Work order 1:
Using the bookfair post, mark each statement yes or no, and back up each answer with the deciding words from the post, quoted exactly. (a) The bookfair took place in four rooms. (b) The novel Irlanda was written by Kate Bernheimer. (c) In Irlanda, Natalia spends the summer with her two cousins.
Work order 2:
Retype the part of the bookfair post starting with "Here's a small" and going on through "in their hands.".

Reading passage:
○ ○ ○ ○ ○

The bookfair was separated into four different rooms; the air was stuffy with people and thankfully the hotel provided jugs of water on either end of the rooms. I guzzled down a lot of water. Bookfairs can be pretty intense. 

One of the booths I was excited to visit was the Fairy Tale Review. As the title implies, this literary magazine focuses on publishing fairy tale-like stories in their issues. They also have a press that occasionally publishes novels, short story collections, and poetry. When I got to the table, it was crowded with people admiring the  books. There were so many choices, and the books were printed with such high-quality - hard to tell when you're just looking at a photo of the covers online, you know? I picked up the books I had planned to buy: the Grey Issue of FTR and the newest novel, Irlanda

Kate Bernheimer happened to be at the booth at the time... and I quickly reverted to a five-year-old girl. I can't imagine how I sounded when I spoke with her, but in my mind's eye I was blushing and blabbering about how much I liked her books. I have two of them so far, the anthology of new fairy tales she edited called My Mother She Killed Me, My Father He Ate Me and the children's book she wrote called The Girl in the Castle Inside the Museum with illustrations by Nicoletta Ceccoli. Even as an author and editor, Bernheimer has also been a great fairy tale advocate. If there was anyone at this conference I was excited to meet, it was her. 

So there's me on the left and Kate Bernheimer on the right. We're both completely tired from the long conference day. Still, it was really awesome of her to take a photo with me. She was very nice in person.
So you know how I mentioned the artist Nicoletta Ceccoli? Well, it turns out that the novel Irlanda, written by Espido Freire, has a front cover that has one of Ceccoli's artwork on it. Very cool. Ceccoli is one of my favorite artists, so I knew I had to pick up that book - if only for the cover. The book itself, though, was a remarkable read. I'm going to do a mini-review on Irlanda, just to give you an idea of this novel.

The premise of Irlanda is deceptively simple: after the death of her sister, Sagrario, Natalia is sent away to spent the summer with her two cousins in a decaying country house. She'll help with repairs and get to know the cousins she remembers from childhood - Roberto and the "perfect" Irlanda. The longer she spends in the house, the more it's clear that Natalia has not gotten over her sister's death, along with being haunted by dead animals and braving Irlanda's cold attention. Natalia sees the world through the lens of fairy tales, but it doesn't take long for a sense of unease to settle upon you while you're reading this book. Something's not right. 

Here's a small excerpt so you can get a sense of the beauty of the language:

"There was a house in the middle of the field, surrounded by flowers, water, dark trees, and running children, and a grandmother with amethyst necklaces and coral cameos, and a grandfather with a silver cane. A little fairy tale cottage where the girls were dressed in long gowns and added a pearl to their necklaces each year. And they hosted balls where they slid across the marble floor, their dresses rustling, feather fans in their hands.

○ ○ ○ ○ ○

[Collected data]
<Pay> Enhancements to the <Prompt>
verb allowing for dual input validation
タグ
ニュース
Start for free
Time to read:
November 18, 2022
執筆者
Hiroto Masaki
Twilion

○ ○ ○ ○ ○

Your response 1:
(a) Yes: "The bookfair was separated into four different rooms"
(b) No: "the novel Irlanda, written by Espido Freire"
(c) Yes: "with her two cousins in a decaying country house"

Your response 2:
Here's a small excerpt so you can get a sense of the beauty of the language:

"There was a house in the middle of the field, surrounded by flowers, water, dark trees, and running children, and a grandmother with amethyst necklaces and coral cameos, and a grandfather with a silver cane. A little fairy tale cottage where the girls were dressed in long gowns and added a pearl to their necklaces each year. And they hosted balls where they slid across the marble floor, their dresses rustling, feather fans in their hands.